THE VISIT (2015, M. Night Shyamalan)
Good enough to be worth seeing but just bad enough to be disappointing, THE VISIT is somewhat of a return to form for Shyamalan, who with THE HAPPENING couldn’t find his voice anymore, and with THE LAST AIRBENDER and AFTER EARTH was merely a hired gun. By “return to form,” I mean the best aspects that made his three strongest films (THE SIXTH SENSE, THE VILLAGE, and LADY IN THE WATER) stand out: using horror or supernatural elements to say something profound about human connections. In THE SIXTH SENSE, it was about communication, and how the lack of it between mother and son (and husband and wife) manifested itself in ghostly ways.
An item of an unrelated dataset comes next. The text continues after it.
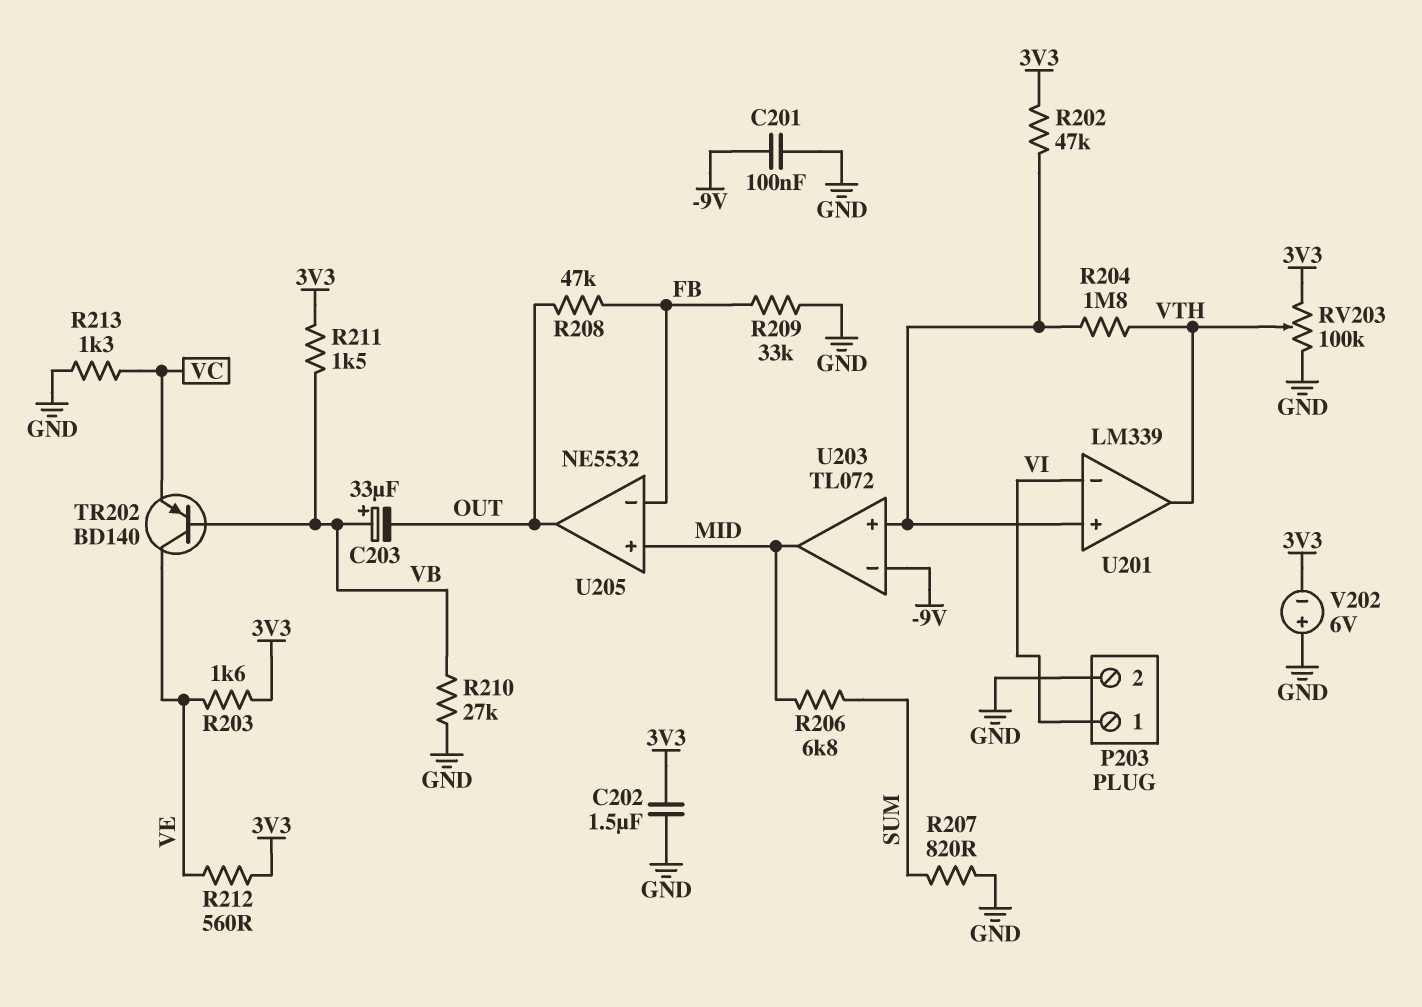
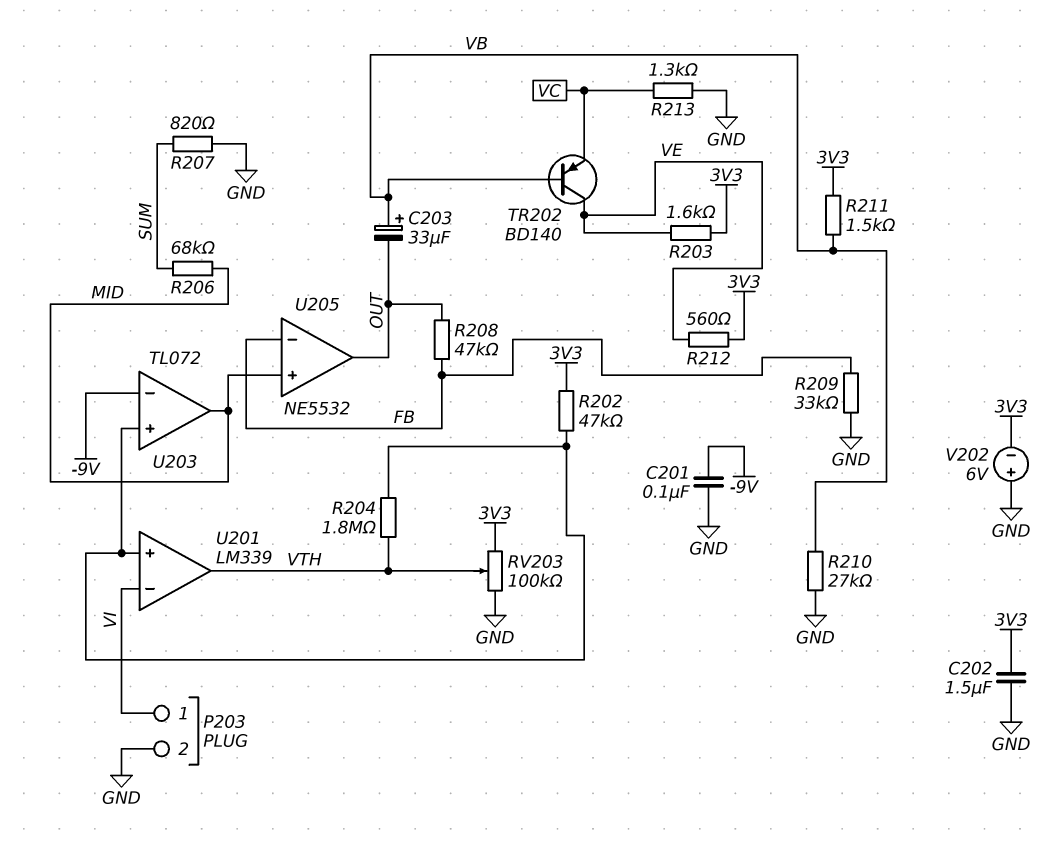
R206: 6.8k (MID, SUM) -> 68k (MID, SUM)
Here, the theme is broken families — and how forgiveness and communication, or the lack of it, once again, can eat away at us for years.
As he did with the frustrating UNBREAKABLE, Shyamalan takes a while to get things going, but the creepy shit does start to pile up, and the third act is bananas. Just in terms of being an effective scary movie, THE VISIT almost emerges victorious. But one of its biggest problems is with its gimmick. Once again, the found-footage conceit rears its ugly head, and it serves no useful function for being scary — it does have some thematic value in that Becca’s filmmaker tendencies resonate as a comment on Shyamalan’s own career (the running gag of extras who instantly start acting when the camera is on them made me laugh), but it does not help the horror. Another big problem is the characters — things the grandparents do, both prior to and after the twisty revelations, make very little sense. And Tyler is not cute; he struck me as obnoxious and if I have to see him rap ever again I will cry myself to sleep. (It’s close between Grandma and Tyler’s raps for the scariest aspect of the film).
But THE VISIT really does come down to a real grappling with its theme of forgiveness and family, and that somewhat touching subject matter leaves more of a lasting impression than anything M. Night has done in a decade. Another rewrite, some better casting for Tyler, and a loss of the found-footage gimmick would have kicked this thing into really really good territory.